The amazing white is that of white ceramics. This makes the Audemars Piguet Royal Oak Offshore Chrono White 44mm the first Chrono Offshore ever to adopt both case and a bezel in such material. The same material Audemars Piguet has adopted for the chrono pushers and the winding crown. A Royal Oak Offshore which is even more prestigious of any stainless steel Offshore, if you're aware that making a ceramic Royal Oak requires far more time (and a higher cost as well) than making a traditional Royal Oak, while producing less pieces. And for sure far more resistant, as ceramics ensures a hardness, in terms of scratch-proof, which is far superior than any stainless steel one, just a bit lower than what diamonds ensure. The major outcome, as with any other ceramic timepiece, is that this Audemars Piguet Royal Oak Offshore Chronograph 44mm will never age; this is something you need to take into consideration when buying a stainless steel timepiece and have to deal with scratches and even tiny strains which will occur over time.
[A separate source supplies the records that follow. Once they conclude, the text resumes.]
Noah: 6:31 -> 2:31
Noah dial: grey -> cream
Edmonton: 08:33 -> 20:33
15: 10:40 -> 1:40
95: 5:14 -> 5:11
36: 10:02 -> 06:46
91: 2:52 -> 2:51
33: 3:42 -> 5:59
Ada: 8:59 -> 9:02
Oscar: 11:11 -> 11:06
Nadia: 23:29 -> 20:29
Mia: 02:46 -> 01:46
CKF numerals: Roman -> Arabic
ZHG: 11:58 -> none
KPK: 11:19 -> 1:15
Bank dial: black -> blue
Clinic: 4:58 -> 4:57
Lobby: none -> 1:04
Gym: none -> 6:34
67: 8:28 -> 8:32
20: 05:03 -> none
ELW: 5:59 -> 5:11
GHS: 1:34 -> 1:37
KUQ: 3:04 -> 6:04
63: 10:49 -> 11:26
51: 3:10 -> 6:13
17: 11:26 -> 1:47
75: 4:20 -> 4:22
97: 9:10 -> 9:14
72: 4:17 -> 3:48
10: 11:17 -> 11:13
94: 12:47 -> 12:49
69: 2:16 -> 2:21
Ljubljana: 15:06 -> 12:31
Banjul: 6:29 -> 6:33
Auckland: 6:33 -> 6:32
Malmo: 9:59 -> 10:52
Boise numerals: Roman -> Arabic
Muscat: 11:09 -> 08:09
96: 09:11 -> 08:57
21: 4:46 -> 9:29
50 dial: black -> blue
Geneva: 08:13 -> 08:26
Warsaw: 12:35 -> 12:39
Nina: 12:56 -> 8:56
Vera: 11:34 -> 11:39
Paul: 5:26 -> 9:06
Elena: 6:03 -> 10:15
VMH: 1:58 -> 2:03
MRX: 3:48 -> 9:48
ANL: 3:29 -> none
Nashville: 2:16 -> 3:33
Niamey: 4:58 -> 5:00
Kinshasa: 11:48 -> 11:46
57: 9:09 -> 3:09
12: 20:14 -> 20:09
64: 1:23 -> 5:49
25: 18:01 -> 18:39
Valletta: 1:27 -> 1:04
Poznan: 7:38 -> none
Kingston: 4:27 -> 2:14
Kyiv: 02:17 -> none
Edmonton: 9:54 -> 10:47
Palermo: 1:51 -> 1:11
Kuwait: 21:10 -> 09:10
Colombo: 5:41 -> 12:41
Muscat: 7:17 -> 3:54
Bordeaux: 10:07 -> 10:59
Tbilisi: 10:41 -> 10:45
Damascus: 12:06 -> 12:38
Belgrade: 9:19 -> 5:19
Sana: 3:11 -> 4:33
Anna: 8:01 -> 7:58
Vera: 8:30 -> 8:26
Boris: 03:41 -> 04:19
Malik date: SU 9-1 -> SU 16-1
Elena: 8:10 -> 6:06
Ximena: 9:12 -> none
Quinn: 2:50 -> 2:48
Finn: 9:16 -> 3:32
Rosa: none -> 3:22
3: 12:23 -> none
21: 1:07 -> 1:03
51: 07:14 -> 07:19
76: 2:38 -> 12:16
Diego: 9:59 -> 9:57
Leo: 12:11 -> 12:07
The Audemars Piguet Royal Oak Offshore Chrono White 44mm's dial is light silver-toned and worked Mega-Tapisserie, a motif which is naturally linked with Audemars Piguet and usually highlighted just to separate it from the “Grande” and “Petite Tapisserie” ones, forgetting each of them requires a very long and complex process made by custom machinery. On this dial are encased three blue chrono counters, as blue is the inner bezel.
The Audemars Piguet Royal Oak Offshore Chrono White is powered by the in-house 3126/3840 caliber, which has 365 parts, the balance wheel vibrating at 3Hz and ensures at least 55 ours of power reserve. It is visible through the transparent case back which is made out of titanium, as are the chrono pushers, reminding me the Audemars Piguet Royal Oak Concept GMT Tourbillon ( HERE our review), a timepiece Octavio Garcia, Creative Director at Le Brassus, had introduced to me in Geneva and from which this new timepiece draws, clearly, its inspiration.